Opening Balance Equity is a special QuickBooks account that should always be zero except during the initial set up of the data file.
Opening Balance Equity is the account that is used for the "other side" of the entry when beginning balances are entered when setting up new accounts. Once transactions have been entered into an account, it is no longer possible to use this method. The advantage to entering the balances in this way is that it is easier to reconcile Opening Balance Equity through the register to the beginning Retained Earnings Balance when setting up the file, then the balance can be transferred via a journal entry to Retained Earnings. If a journal entry method is used for setting up the beginning balances, there are challenges with entering the Bank (needs bank balance, outstanding checks, and deposits in transit), Accounts Receivable (needs balances by customer), and Accounts Payable (needs balances by vendor) type accounts. This situation is further complicated if there is a data entry error and Retained Earnings was used as the "off-set" to the entry. Retained Earnings does not have a register nor an easy way to create a report then drill down to actual transactions to show activity. Once the Opening Balance Equity account has been reconciled (i.e. equal to Retained Earnings on the source documents) an entry onto the register (or a journal entry) can be created to transfer the balance into Retained Earnings to again make the account zero.
As was mentioned previously, this account balance should always be zero except during the brief time of setting up a new QuickBooks data file. If the balance in this account is quite large, typically the client has set up the file themselves and only entered the balances for the accounts they knew (i.e. bank accounts, maybe A/R and A/P, etc) but the remaining accounts (fixed assets, equity accounts, loan balances, prepaids and accruals, etc) have not been entered. To correct this error, create a Balance Sheet as of the start of the file, compare it to the Balance Sheet as it should be (typically a year end financial statement or tax return prepared by the accountant) and then reconcile the two.
* * *
Condense the paragraph of the Opening Balance Equity passage that begins "As was mentioned previously" into a short bulleted list that keeps its main facts.

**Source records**
* * *
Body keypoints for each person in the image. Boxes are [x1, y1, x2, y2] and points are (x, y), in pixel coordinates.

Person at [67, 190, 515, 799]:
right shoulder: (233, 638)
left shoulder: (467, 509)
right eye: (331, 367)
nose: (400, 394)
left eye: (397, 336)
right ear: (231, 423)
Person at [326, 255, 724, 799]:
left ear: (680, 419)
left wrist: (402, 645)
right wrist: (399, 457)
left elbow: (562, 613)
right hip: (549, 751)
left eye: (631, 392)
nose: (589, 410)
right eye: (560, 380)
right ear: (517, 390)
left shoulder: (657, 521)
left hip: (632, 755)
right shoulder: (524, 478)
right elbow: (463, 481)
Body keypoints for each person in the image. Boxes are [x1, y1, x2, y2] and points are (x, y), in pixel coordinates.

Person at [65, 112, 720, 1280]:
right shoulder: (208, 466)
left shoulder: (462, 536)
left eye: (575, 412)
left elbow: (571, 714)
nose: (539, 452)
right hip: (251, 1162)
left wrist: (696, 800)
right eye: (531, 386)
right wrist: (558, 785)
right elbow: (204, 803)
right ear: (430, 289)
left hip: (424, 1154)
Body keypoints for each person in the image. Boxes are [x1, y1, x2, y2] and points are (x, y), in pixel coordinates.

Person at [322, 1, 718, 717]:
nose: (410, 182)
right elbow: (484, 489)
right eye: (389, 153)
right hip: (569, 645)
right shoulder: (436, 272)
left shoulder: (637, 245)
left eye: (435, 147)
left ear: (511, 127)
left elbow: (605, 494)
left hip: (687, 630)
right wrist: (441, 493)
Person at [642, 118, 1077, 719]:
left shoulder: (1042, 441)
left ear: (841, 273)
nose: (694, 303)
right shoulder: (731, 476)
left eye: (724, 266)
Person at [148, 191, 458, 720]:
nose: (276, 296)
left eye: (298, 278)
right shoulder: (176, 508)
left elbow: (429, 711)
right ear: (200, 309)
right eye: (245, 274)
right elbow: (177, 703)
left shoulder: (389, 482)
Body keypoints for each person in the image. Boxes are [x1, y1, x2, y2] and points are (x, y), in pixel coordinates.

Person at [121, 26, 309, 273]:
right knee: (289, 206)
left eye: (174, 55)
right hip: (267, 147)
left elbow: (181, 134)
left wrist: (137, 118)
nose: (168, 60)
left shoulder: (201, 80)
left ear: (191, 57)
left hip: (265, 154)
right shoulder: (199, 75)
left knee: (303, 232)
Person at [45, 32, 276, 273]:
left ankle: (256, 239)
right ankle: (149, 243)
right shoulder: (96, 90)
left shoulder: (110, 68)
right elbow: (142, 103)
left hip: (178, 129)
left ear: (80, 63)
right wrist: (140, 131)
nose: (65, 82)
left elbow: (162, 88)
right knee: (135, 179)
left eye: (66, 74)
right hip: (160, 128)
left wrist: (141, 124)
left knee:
* * *
**Written reply**
- The account balance should always be zero, except briefly while a new QuickBooks data file is being set up.
- A large balance usually means the client set up the file and entered balances only for accounts they knew, such as bank accounts and maybe A/R and A/P. The rest, such as fixed assets, equity accounts, loan balances, and prepaids and accruals, were left out.
- To fix it, create a Balance Sheet as of the start of the file. Compare it to the correct Balance Sheet, typically the accountant's year-end financial statement or tax return, and reconcile the two.